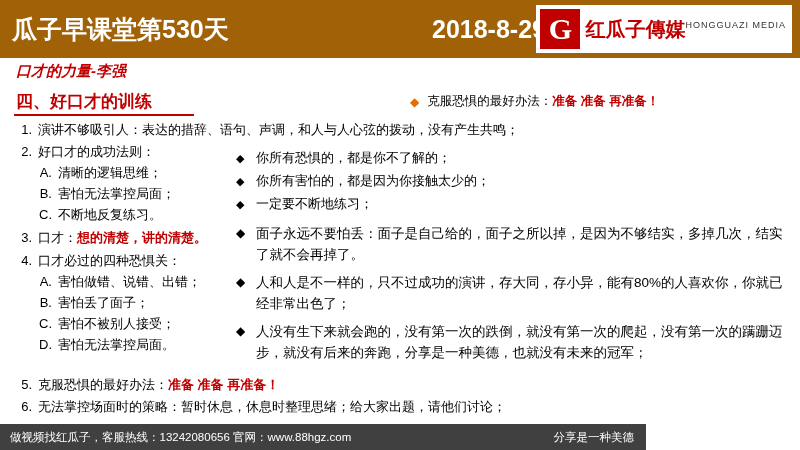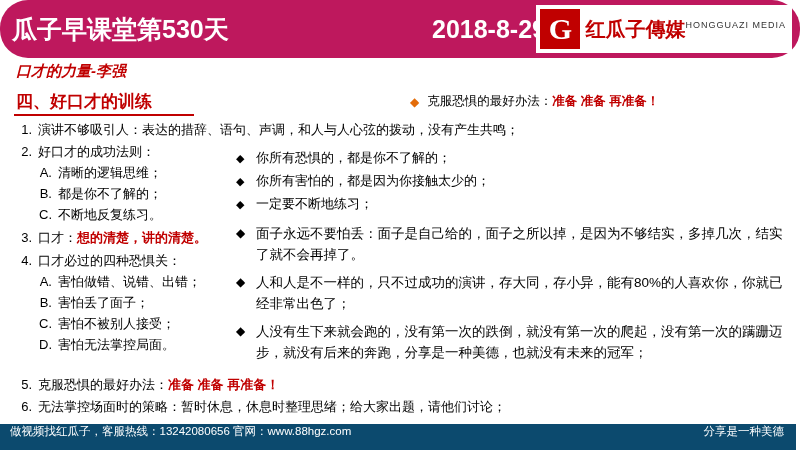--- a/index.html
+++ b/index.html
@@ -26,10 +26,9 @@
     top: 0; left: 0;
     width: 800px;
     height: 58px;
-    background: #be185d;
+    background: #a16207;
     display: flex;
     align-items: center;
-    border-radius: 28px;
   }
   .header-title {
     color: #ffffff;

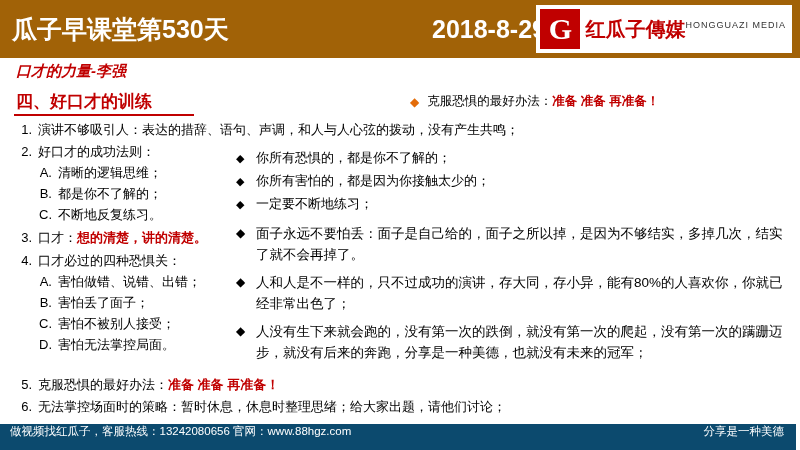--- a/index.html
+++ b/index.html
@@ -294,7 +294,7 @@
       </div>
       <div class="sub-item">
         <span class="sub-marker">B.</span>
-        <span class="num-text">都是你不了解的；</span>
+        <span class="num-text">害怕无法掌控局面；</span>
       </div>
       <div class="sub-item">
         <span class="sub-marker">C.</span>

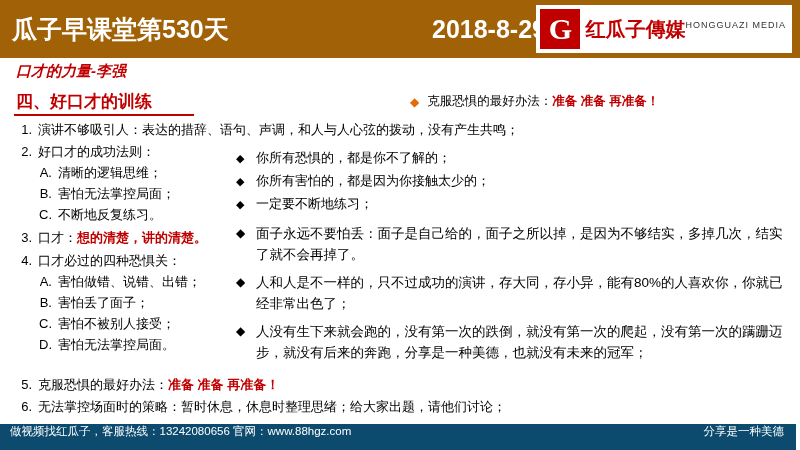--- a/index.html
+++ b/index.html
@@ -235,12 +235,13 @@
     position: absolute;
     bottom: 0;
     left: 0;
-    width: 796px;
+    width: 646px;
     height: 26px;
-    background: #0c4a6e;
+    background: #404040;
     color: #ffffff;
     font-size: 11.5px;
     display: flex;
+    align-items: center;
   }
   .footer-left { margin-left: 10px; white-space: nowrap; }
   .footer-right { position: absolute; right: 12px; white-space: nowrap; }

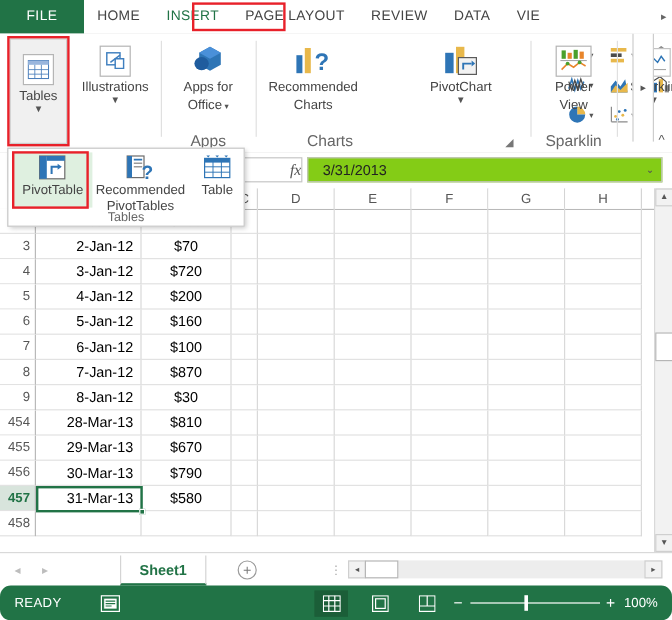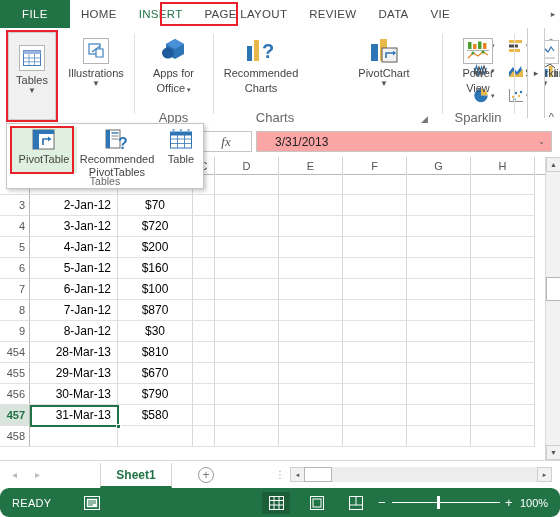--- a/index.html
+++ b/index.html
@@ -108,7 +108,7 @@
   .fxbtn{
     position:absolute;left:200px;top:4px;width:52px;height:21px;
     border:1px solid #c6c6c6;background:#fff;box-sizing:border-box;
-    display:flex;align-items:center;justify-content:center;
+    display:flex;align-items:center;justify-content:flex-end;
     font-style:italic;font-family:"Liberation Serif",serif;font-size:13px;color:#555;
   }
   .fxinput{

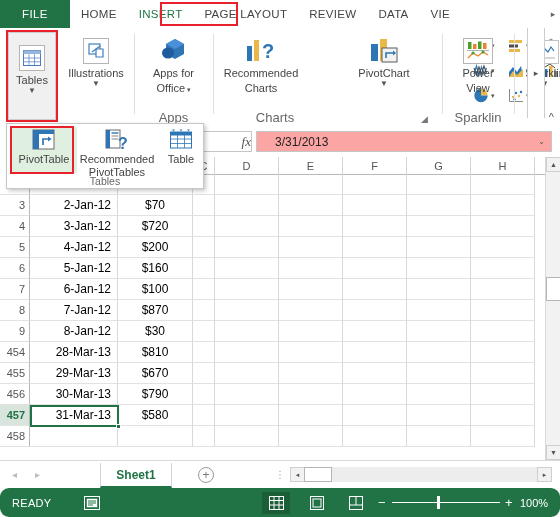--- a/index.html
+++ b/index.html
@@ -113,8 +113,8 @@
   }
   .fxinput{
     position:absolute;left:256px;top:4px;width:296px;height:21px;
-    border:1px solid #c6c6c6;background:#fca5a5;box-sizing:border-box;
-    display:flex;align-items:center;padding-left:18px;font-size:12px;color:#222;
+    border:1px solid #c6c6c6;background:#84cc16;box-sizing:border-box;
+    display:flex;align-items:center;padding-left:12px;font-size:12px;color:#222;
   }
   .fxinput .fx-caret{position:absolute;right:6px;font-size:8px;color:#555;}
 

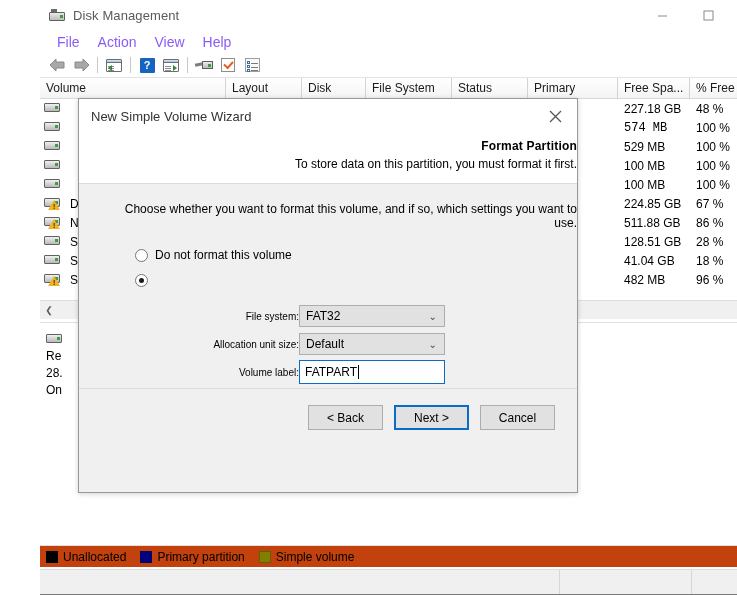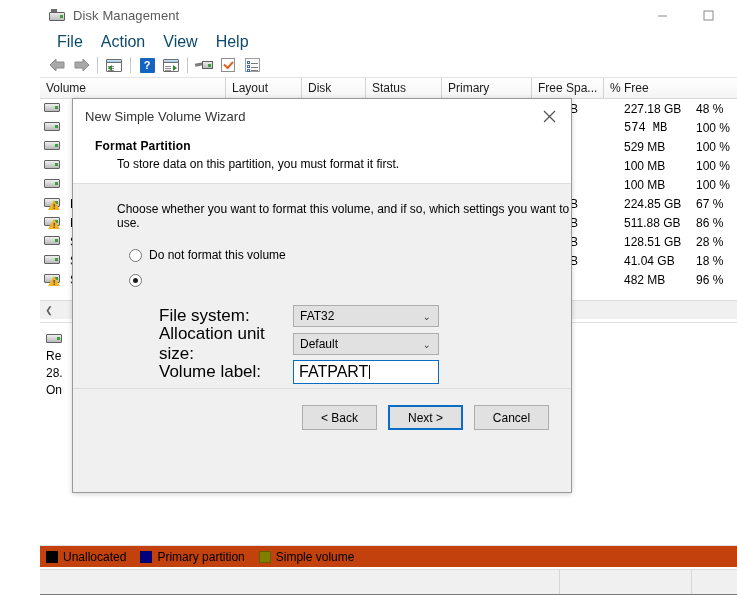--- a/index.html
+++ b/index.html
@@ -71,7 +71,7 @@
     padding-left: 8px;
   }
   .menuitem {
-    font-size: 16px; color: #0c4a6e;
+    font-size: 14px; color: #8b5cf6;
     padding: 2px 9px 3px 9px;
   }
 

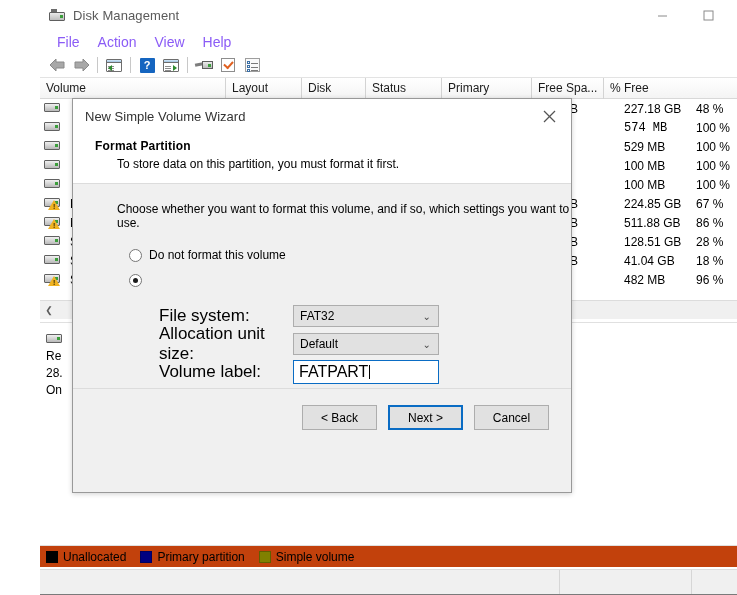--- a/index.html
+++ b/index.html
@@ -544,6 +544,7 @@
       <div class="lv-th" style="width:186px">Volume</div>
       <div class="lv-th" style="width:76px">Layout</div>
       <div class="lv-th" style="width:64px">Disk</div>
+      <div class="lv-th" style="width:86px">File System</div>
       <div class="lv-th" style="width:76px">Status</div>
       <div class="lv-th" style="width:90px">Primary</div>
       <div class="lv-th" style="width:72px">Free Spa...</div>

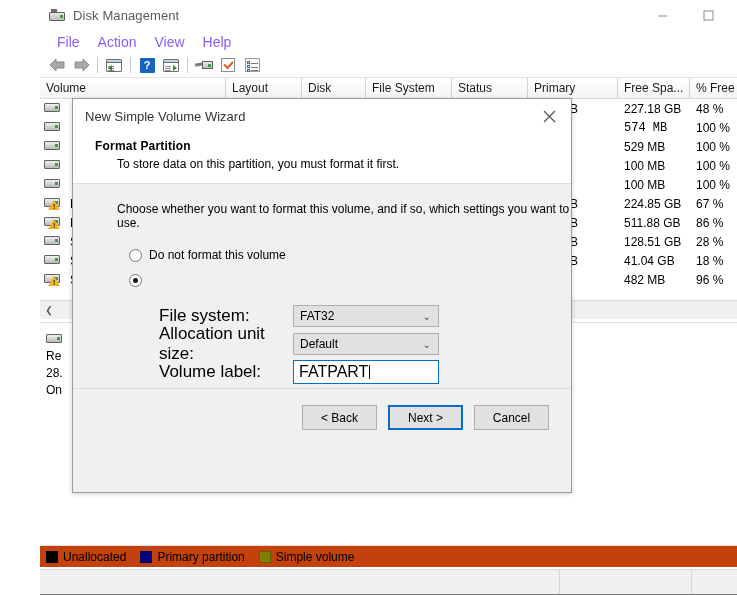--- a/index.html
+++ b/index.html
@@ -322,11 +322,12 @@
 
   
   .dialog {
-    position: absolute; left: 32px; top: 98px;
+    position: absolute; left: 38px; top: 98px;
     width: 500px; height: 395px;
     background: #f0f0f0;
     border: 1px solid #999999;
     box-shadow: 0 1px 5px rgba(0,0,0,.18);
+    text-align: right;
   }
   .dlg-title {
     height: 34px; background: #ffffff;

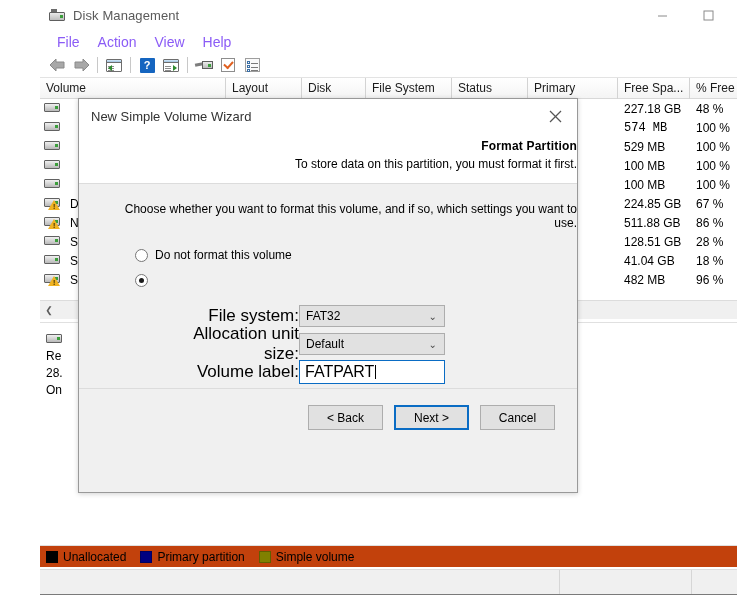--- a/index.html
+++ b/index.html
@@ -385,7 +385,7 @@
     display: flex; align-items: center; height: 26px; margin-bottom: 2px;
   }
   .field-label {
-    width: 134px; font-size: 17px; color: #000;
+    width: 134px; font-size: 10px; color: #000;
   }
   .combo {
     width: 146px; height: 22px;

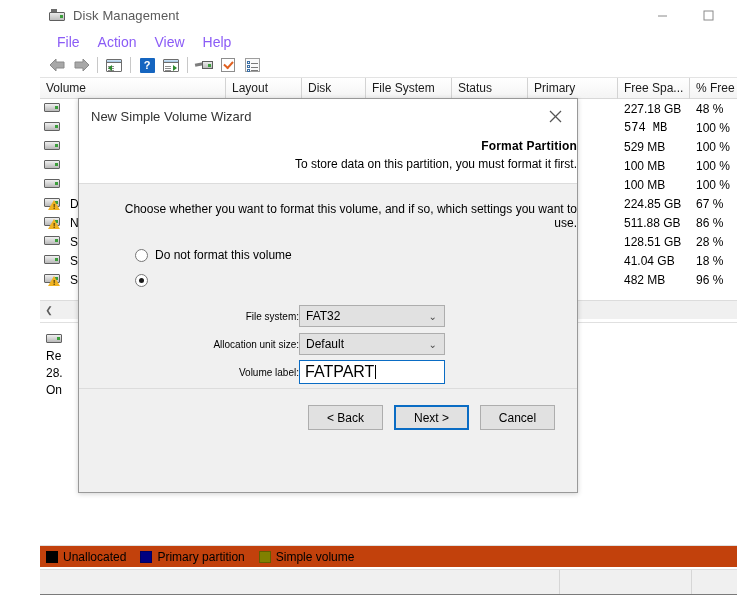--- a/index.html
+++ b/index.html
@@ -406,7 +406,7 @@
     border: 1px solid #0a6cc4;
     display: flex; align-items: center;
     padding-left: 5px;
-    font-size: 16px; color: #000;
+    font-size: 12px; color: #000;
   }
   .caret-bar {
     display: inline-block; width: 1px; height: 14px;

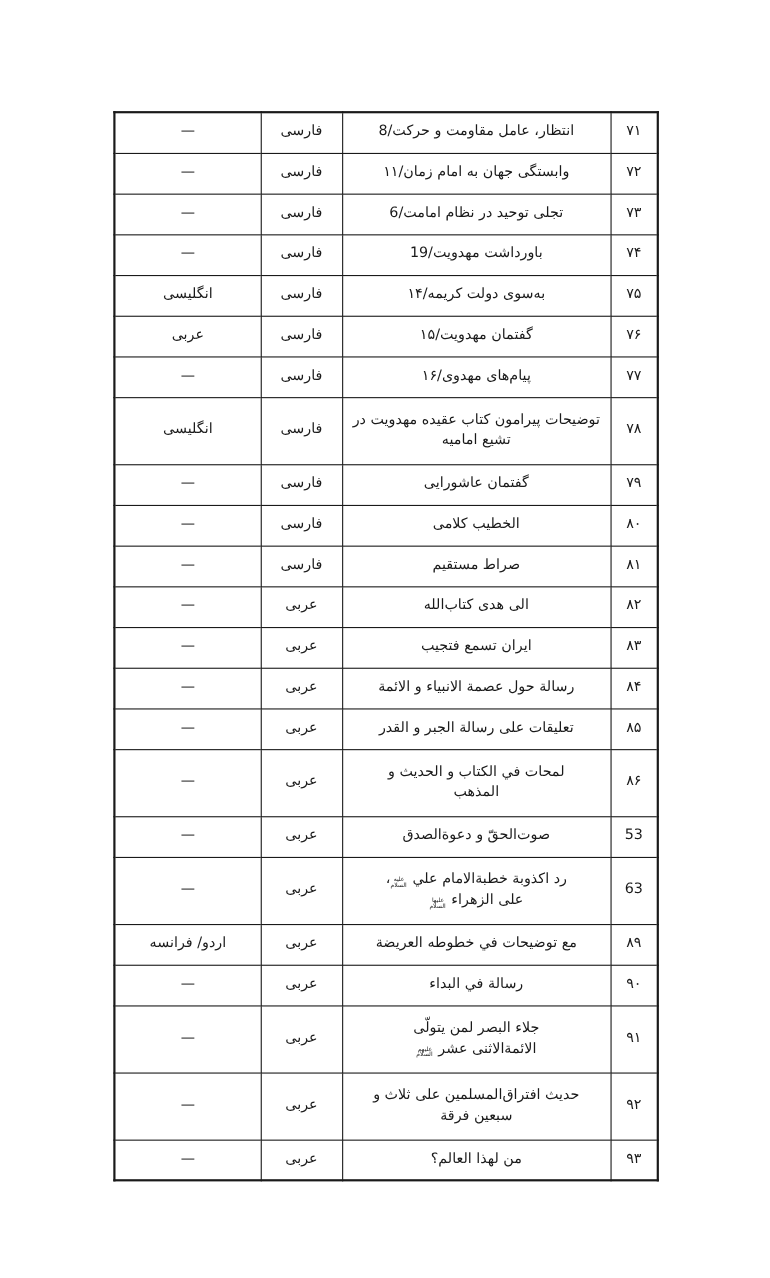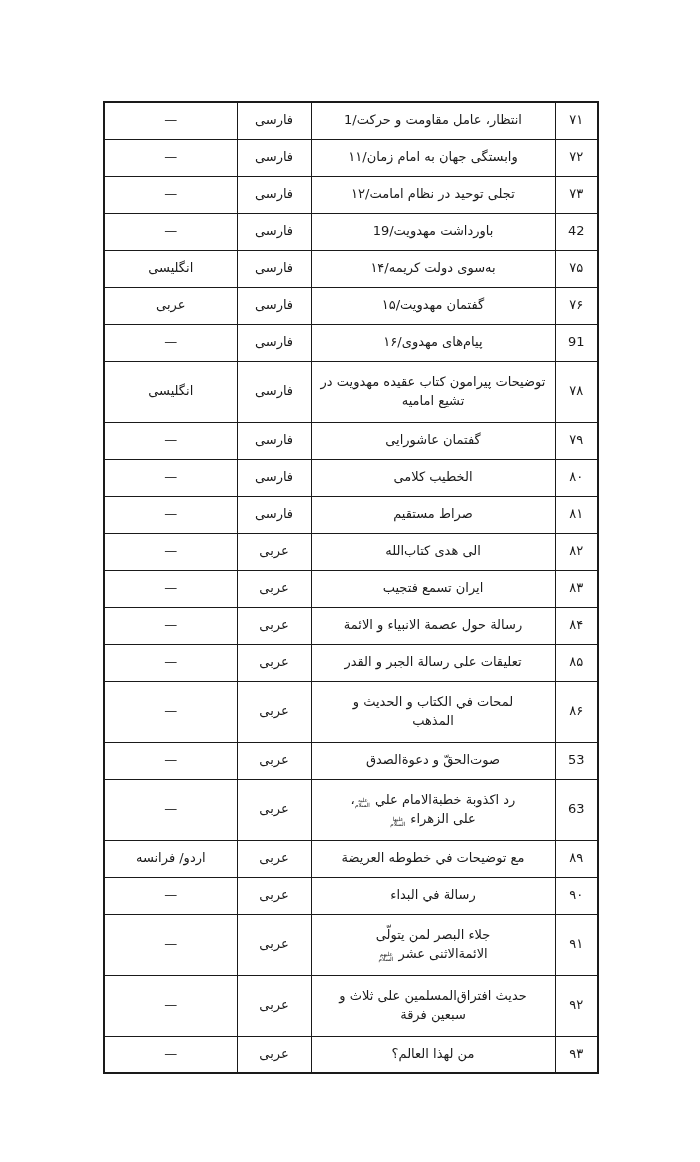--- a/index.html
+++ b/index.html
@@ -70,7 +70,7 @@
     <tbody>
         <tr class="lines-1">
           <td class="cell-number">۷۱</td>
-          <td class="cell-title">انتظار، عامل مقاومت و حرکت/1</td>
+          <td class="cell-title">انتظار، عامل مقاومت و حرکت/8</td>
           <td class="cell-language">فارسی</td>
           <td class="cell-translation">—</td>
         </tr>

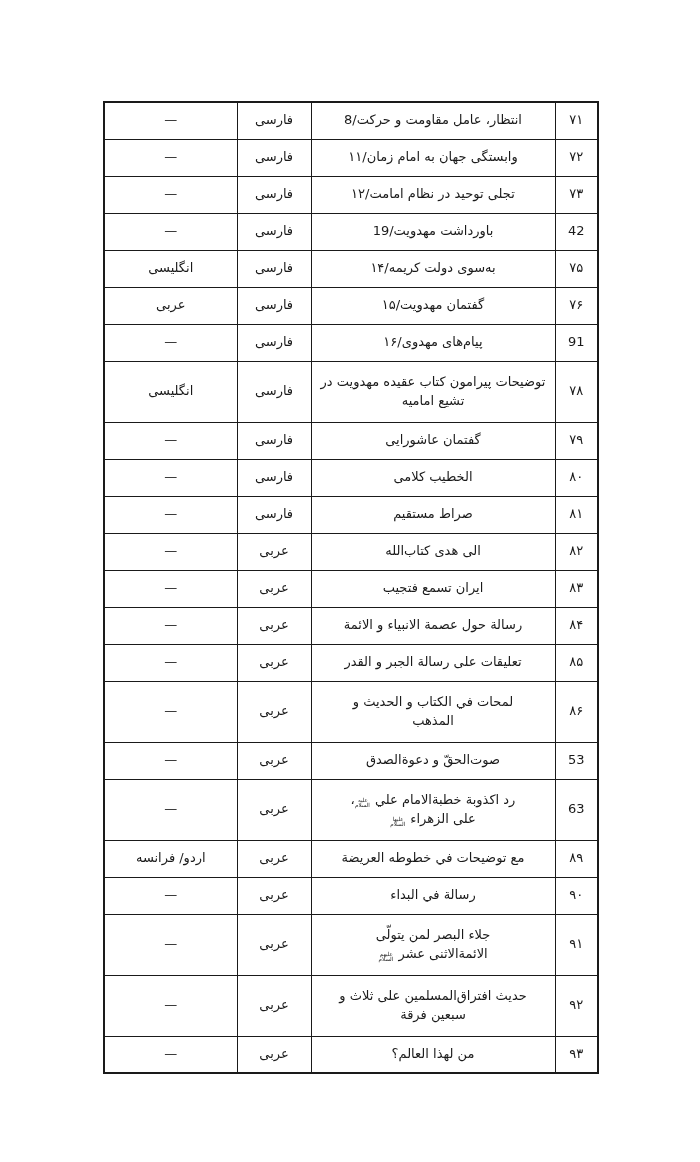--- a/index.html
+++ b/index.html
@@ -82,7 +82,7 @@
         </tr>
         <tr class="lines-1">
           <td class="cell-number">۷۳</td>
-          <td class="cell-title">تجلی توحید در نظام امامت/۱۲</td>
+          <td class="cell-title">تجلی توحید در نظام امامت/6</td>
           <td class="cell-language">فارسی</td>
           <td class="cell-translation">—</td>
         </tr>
____________________
Check the lines above for the word "white" and give the number of lines where it appears, with no other text.

| Result below |
2